Specific miRs could be selected more frequently in cancer prognosis classifiers if either they have large average expression differences in patients with good vs poor prognosis and/or if the values of expression within each of these two groups have small variability. There are not sufficient data to tell whether the variances of the distributions of miR values consistently tend to be higher for some miRs than for others across very heterogeneous malignancies. One possibility is that miRs that are more frequently found to be differentially expressed have smaller variances within compared groups and thus have higher statistical power to detect differences. Alternatively, it is possible that some miRs indeed tend to be more important determinants of cancer survival than others.
Limitations of this systematic review are as follows: The review excluded non–English-language articles and studies that analyzed fewer than 20 miRs, cross-sectional studies, studies concerning genetic alterations of a miR, and studies involving oncoviruses. Some of the outcome data were missing (eg, HR estimates were not available or possible to calculate for all studies). Similarly, information was not always provided on each analyzed miR separately. Finally, some of the primary studies did not provide full details on their design and some selection or information biases cannot be excluded, whereas adjustments for other factors, including potential confounders were not standardized. This systematic review suggests that these are fronts where standardized reporting may improve the quality of this research literature in the future.
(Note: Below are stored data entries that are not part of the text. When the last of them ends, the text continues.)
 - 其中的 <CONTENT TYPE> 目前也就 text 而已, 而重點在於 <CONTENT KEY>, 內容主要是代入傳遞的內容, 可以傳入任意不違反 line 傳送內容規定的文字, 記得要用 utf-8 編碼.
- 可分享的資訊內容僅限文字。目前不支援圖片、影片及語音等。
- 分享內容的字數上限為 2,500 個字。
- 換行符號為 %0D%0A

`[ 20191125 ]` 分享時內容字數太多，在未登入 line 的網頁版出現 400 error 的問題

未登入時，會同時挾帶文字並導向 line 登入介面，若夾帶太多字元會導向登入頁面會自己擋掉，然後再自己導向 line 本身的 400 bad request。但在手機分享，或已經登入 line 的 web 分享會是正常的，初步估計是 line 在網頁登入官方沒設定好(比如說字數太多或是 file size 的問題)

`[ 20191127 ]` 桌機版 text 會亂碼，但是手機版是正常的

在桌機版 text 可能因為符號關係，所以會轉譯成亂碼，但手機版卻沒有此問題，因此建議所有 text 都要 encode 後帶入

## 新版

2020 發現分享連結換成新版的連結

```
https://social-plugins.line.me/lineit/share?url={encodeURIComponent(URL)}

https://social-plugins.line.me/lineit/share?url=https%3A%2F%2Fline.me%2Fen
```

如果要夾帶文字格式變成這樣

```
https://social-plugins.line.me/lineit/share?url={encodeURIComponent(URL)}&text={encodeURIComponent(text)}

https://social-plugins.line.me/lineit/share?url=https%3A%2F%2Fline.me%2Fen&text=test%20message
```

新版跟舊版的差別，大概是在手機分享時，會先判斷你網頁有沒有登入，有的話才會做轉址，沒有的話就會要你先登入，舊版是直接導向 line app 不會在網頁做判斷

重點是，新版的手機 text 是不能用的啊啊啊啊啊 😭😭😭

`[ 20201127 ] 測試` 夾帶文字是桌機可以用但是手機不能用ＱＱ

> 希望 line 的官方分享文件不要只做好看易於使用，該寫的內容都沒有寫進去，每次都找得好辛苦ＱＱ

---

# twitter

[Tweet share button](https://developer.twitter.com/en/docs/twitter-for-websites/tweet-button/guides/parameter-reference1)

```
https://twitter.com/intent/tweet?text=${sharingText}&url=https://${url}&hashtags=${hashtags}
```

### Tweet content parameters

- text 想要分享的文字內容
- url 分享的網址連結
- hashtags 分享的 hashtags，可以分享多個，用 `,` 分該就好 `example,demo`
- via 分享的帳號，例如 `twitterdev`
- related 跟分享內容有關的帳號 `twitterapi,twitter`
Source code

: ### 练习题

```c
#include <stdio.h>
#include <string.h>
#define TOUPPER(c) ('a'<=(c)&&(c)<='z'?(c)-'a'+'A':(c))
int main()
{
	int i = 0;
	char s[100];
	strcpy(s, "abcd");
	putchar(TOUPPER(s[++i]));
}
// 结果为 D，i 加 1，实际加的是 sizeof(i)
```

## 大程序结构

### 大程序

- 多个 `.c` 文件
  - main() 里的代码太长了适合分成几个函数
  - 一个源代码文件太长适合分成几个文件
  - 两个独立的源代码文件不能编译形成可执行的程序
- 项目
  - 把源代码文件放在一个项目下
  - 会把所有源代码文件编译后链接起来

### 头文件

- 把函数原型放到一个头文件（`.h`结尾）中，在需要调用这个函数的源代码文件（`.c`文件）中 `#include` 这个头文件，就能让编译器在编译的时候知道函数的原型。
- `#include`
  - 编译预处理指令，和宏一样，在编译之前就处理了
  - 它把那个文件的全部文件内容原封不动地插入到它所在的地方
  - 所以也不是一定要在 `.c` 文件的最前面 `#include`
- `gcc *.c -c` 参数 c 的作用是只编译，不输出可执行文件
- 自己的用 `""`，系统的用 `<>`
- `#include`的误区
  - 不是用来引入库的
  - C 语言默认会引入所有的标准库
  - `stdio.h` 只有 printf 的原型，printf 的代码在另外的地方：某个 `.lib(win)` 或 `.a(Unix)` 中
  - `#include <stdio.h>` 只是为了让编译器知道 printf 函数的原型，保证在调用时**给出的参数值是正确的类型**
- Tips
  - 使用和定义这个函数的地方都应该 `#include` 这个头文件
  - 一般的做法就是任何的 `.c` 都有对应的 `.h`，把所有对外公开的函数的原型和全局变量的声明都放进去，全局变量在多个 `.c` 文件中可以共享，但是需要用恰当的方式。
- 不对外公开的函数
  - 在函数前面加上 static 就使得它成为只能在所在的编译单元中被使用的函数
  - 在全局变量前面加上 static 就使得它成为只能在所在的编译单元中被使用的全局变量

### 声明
In conclusion, imperfect methodology and potential biases hinder the clinical application of miR expression testing as a biomarker of prognosis. However, the availability of many promising results suggests that larger scale standardized investigations with robust external validation practices for the most promising miRs are likely to better define the true potential of these novel cancer biomarkers and help select miR classifiers for further successful clinical translation.